Due to this, they rely on their mouths, for example crying, until they can develop other ways to communicate. During this stage, the mouth becomes the focal point of pleasure and the infant will suck, mouth and bite almost anything that is placed near their lips (Dinardo 385). This is how they explore, feed and are soothed. Thumb sucking is also seen in this stage. The child sucks as a reflex for the first few days after birth and as the months go by, that slowly changes from reflexive to voluntary sucking (Rinaldi 140).
Once they begin to realize that they can be satisfied and soothed by feeding or sucking, the voluntary reaction occurs. While in a child care setting, the ECE is responsible for feeding, soothing and playing with the infant and must take certain precautions while doing these things. Proper supervision is crucial to prevent the risk of choking on their food, as is properly serving the food. This includes softer selections and adequately cutting meals into smaller pieces so that they do not choke. It is also important not to put too much food in their mouths which may also cause choking.

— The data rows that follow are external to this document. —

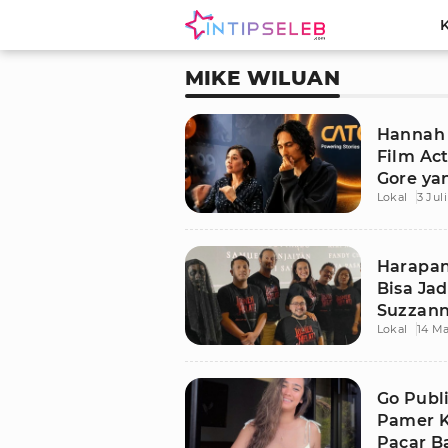
MIKE WILUAN
Hannah 
Film Act
Gore ya
Lokal
3 Jul
Harapan
Bisa Jad
Suzzann
Lokal
14 Ma
Go Publ
Pamer 
Pacar B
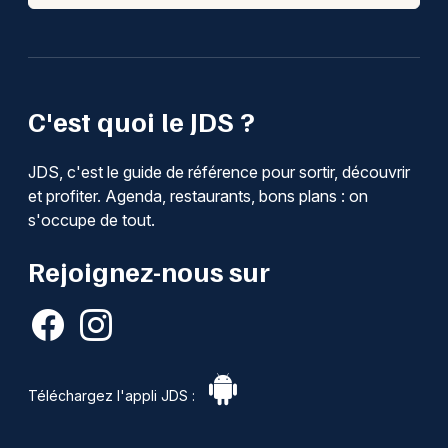
C'est quoi le JDS ?
JDS, c'est le guide de référence pour sortir, découvrir
et profiter. Agenda, restaurants, bons plans : on
s'occupe de tout.
Rejoignez-nous sur
Téléchargez l'appli JDS :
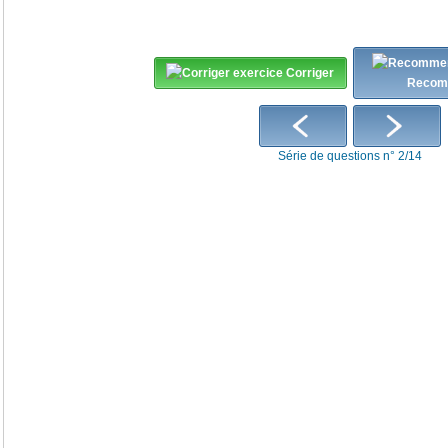
Corriger
Recom
Série de questions n° 2/14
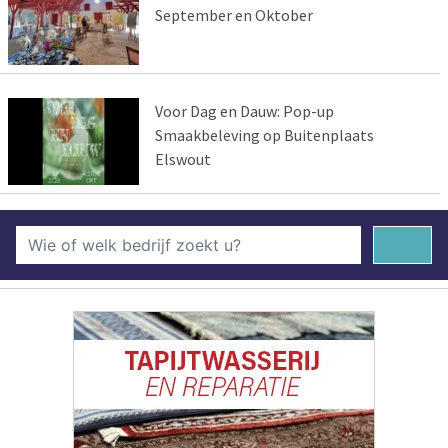
September en Oktober
Voor Dag en Dauw: Pop-up
Smaakbeleving op Buitenplaats
Elswout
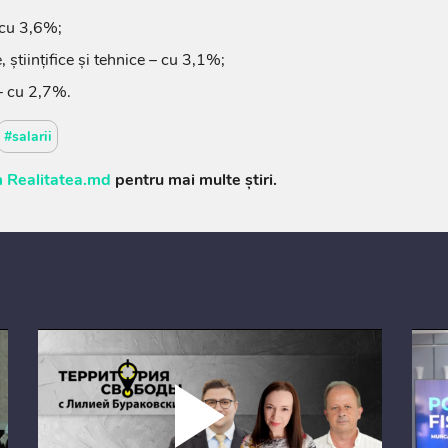
 cu 3,6%;
e, științifice și tehnice – cu 3,1%;
 – cu 2,7%.
#salarii
 Realitatea.md
pentru mai multe știri.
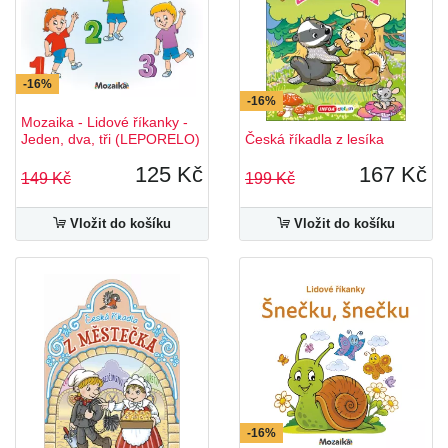
-16%
-16%
Mozaika - Lidové říkanky -
Jeden, dva, tři (LEPORELO)
Česká říkadla z lesíka
125 Kč
167 Kč
149 Kč
199 Kč
Vložit do košíku
Vložit do košíku
-16%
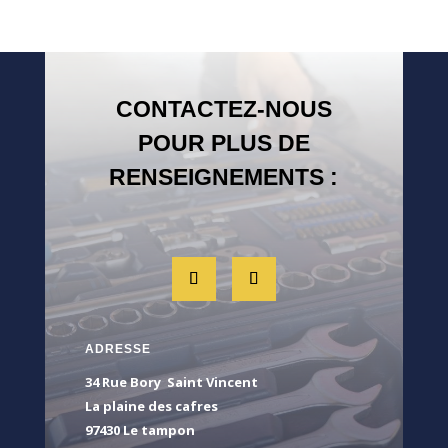
CONTACTEZ-NOUS
POUR PLUS DE
RENSEIGNEMENTS :
ADRESSE
34 Rue Bory Saint Vincent
La plaine des cafres
97430 Le tampon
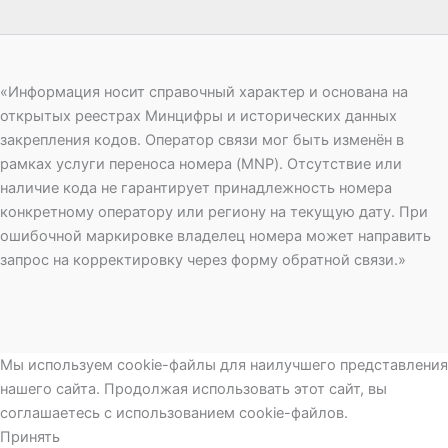
«Информация носит справочный характер и основана на
открытых реестрах Минцифры и исторических данных
закрепления кодов. Оператор связи мог быть изменён в
рамках услуги переноса номера (MNP). Отсутствие или
наличие кода не гарантирует принадлежность номера
конкретному оператору или региону на текущую дату. При
ошибочной маркировке владелец номера может направить
запрос на корректировку через форму обратной связи.»
Мы используем cookie-файлы для наилучшего представления
нашего сайта. Продолжая использовать этот сайт, вы
соглашаетесь с использованием cookie-файлов.
Принять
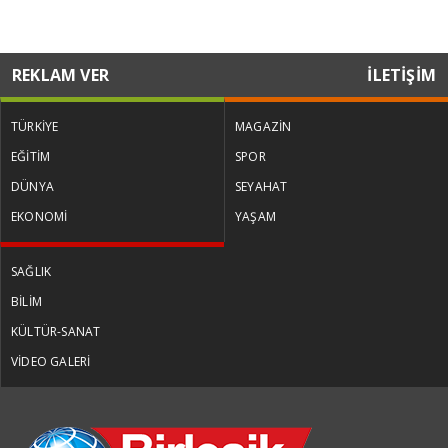
REKLAM VER
İLETİŞİM
TÜRKİYE
MAGAZİN
EĞİTİM
SPOR
DÜNYA
SEYAHAT
EKONOMİ
YAŞAM
SAĞLIK
BİLİM
KÜLTÜR-SANAT
VİDEO GALERİ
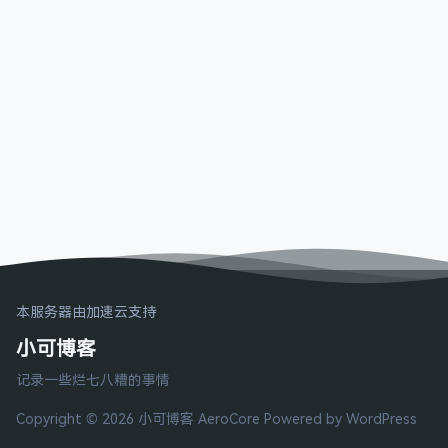
本服务器由加速云支持
小可博客
记录一些烂七八糟的事情
Copyright © 2026 小可博客
AeroCore
Powered by WordPress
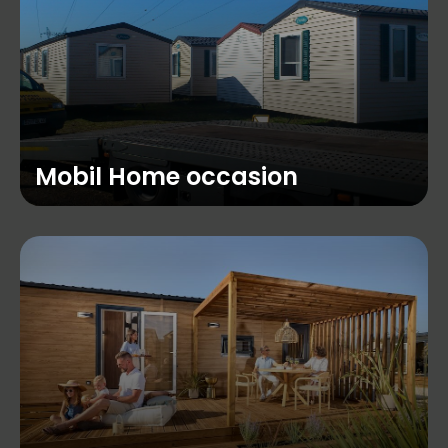
Mobil Home occasion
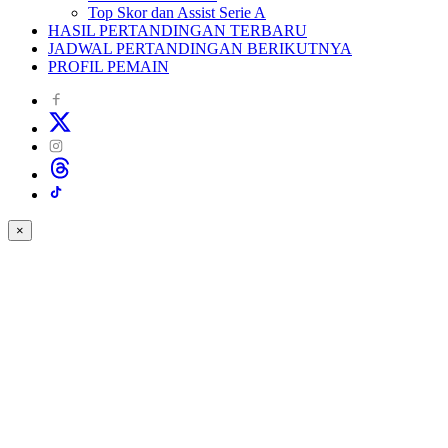
Top Skor dan Assist Serie A
HASIL PERTANDINGAN TERBARU
JADWAL PERTANDINGAN BERIKUTNYA
PROFIL PEMAIN
×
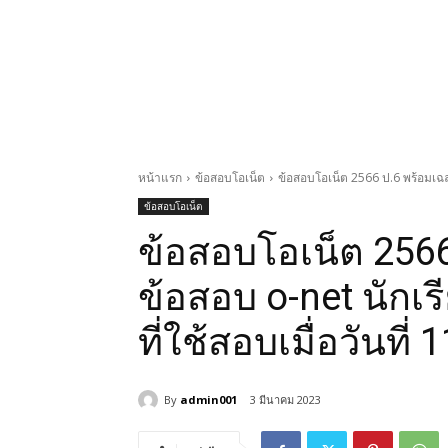
หน้าแรก
ข้อสอบโอเน็ต
ข้อสอบโอเน็ต 2566 ป.6 พร้อมเฉลย 
ข้อสอบโอเน็ต
ข้อสอบโอเน็ต 256
ข้อสอบ o-net นักเ
ที่ใช้สอบเมื่อวันที่
By
admin001
3 มีนาคม 2023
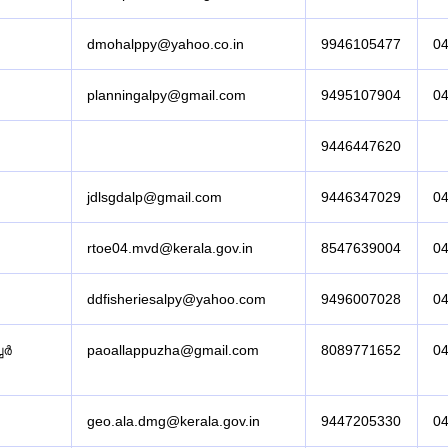
dmohalppy@yahoo.co.in
9946105477
0
planningalpy@gmail.com
9495107904
0
9446447620
jdlsgdalp@gmail.com
9446347029
0
rtoe04.mvd@kerala.gov.in
8547639004
0
ddfisheriesalpy@yahoo.com
9496007028
0
ചർ
paoallappuzha@gmail.com
8089771652
0
geo.ala.dmg@kerala.gov.in
9447205330
0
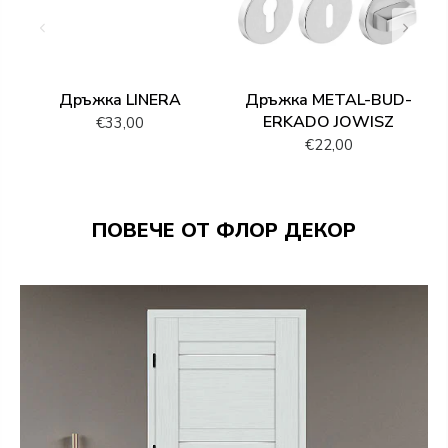
Дръжка LINERA
Дръжка METAL-BUD-
ERKADO JOWISZ
€33,00
€22,00
ПОВЕЧЕ ОТ ФЛОР ДЕКОР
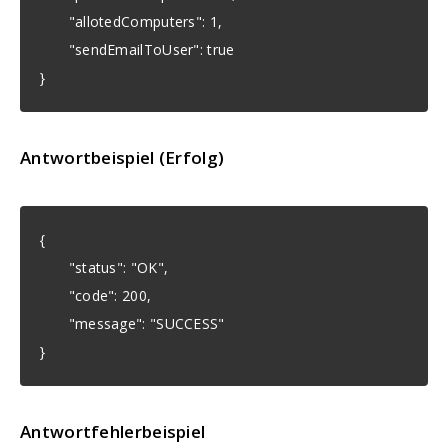
"allotedComputers": 1,
"sendEmailToUser": true
}
Antwortbeispiel (Erfolg)
{
"status": "OK",
"code": 200,
"message": "SUCCESS"
}
Antwortfehlerbeispiel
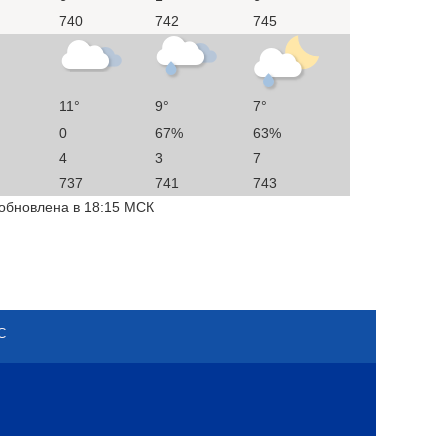
740
742
745
11°
9°
7°
0
67%
63%
4
3
7
737
741
743
 обновлена в 18:15 МСК
С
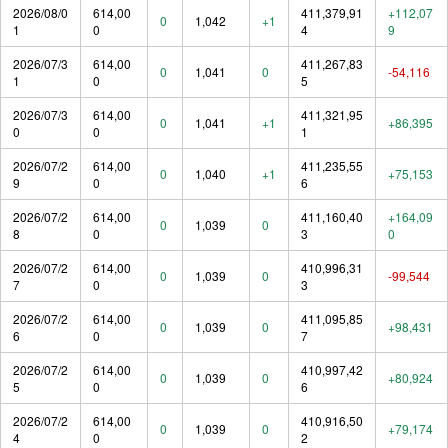
2026/08/0
614,00
411,379,91
+112,07
0
1,042
+1
1
0
4
9
2026/07/3
614,00
411,267,83
0
1,041
0
-54,116
1
0
5
2026/07/3
614,00
411,321,95
0
1,041
+1
+86,395
0
0
1
2026/07/2
614,00
411,235,55
0
1,040
+1
+75,153
9
0
6
2026/07/2
614,00
411,160,40
+164,09
0
1,039
0
8
0
3
0
2026/07/2
614,00
410,996,31
0
1,039
0
-99,544
7
0
3
2026/07/2
614,00
411,095,85
0
1,039
0
+98,431
6
0
7
2026/07/2
614,00
410,997,42
0
1,039
0
+80,924
5
0
6
2026/07/2
614,00
410,916,50
0
1,039
0
+79,174
4
0
2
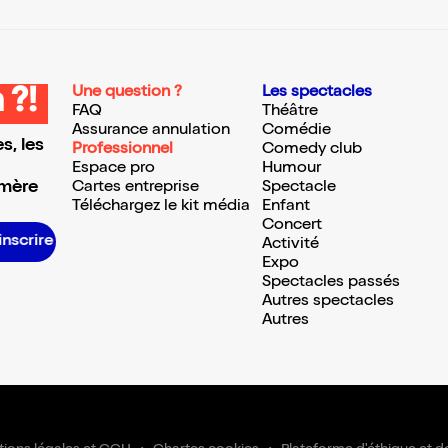
Une question ?
Les spectacles
 ?!
FAQ
Théâtre
Assurance annulation
Comédie
s, les
Professionnel
Comedy club
Espace pro
Humour
 mère
Cartes entreprise
Spectacle
Téléchargez le kit média
Enfant
Concert
S’inscrire S’inscrire S’inscrire S’inscrire S’inscrire S’inscrire S’inscrire S’inscrire S’inscrire S’inscrire S’inscrire S’inscrire
Activité
Expo
Spectacles passés
Autres spectacles
Autres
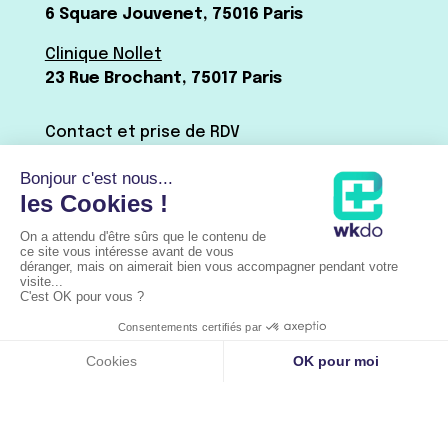
6 Square Jouvenet, 75016 Paris
Clinique Nollet
23 Rue Brochant, 75017 Paris
Contact et prise de RDV
Dr Baudrier :
01 42 15 41 44
Par mail ←
Via Doctolib
Dr Shitrit :
07 63 66 51 09
Par mail ←
Via Doctolib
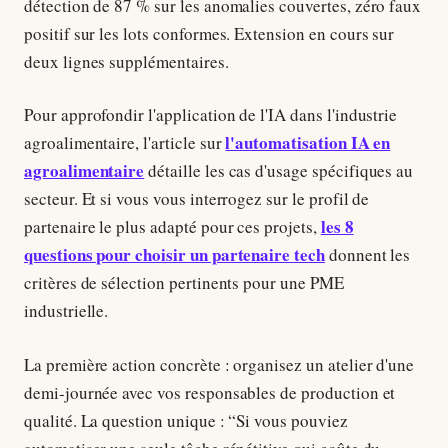
détection de 87 % sur les anomalies couvertes, zéro faux
positif sur les lots conformes. Extension en cours sur
deux lignes supplémentaires.
Pour approfondir l'application de l'IA dans l'industrie
l'automatisation IA en
agroalimentaire, l'article sur
agroalimentaire
détaille les cas d'usage spécifiques au
secteur. Et si vous vous interrogez sur le profil de
les 8
partenaire le plus adapté pour ces projets,
questions pour choisir un partenaire tech
donnent les
critères de sélection pertinents pour une PME
industrielle.
La première action concrète : organisez un atelier d'une
demi-journée avec vos responsables de production et
qualité. La question unique : “Si vous pouviez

Supervision during play is equally as crucial to ensure the infant is playing with appropriate objects because they will explore those objects with their tongues and mouths (Crowther 102). For the ECE, this also means properly sanitizing the surrounding environment to help prevent the spread of germs between the infants. It is also making sure to provide toys and equipment that are safe for a child to place in their mouths (Crowther 103). There are a lot of responsibilities for an E. C. E, however, each is to ensure the proper development, health and safety of each child.
Children go through a series of developmental stages throughout their lives. These stages include brain and body growth, as well as social development. Freud observed what children do at specific ages and organized his findings into five Psycho-sexual Stages of Development. Throughout each stage, Freud believes that the child is focused on a specific part of the body and seeks gratification from it (Dinardo 384). Although there is some controversy over how valid his theory is, his points are extremely evident when observing the children in each stage.
In an ECE setting, Freud’s phallic, anal amd oral stages are seen in everyday behaviour. As the child moves to the phallic stage, the focus turns to the genitals and children will need to be taught the importance of appropriate touching and realize the anatomical differences between males and females. In Freud’s anal stage, he believes the child is focused on the anus, which includes the control and elimination of waste. This is seen when potty training becomes an important part of the program.
Infants in the oral stage are satisfied when fed and find joy and comfort, as well as explore their environment, by placing things in their mouths. Feedings and toys being placed in the mouth are seen in the infant rooms in daycare’s and the ECE is responsible for handling these situations. ECE’s will observe all of these behavious in their classrooms and the focal points in each stage are clearly evident. The issues and behaviours that ECE’s deal with on a daily basis are directly related to Freud’s explanation of his stages of development.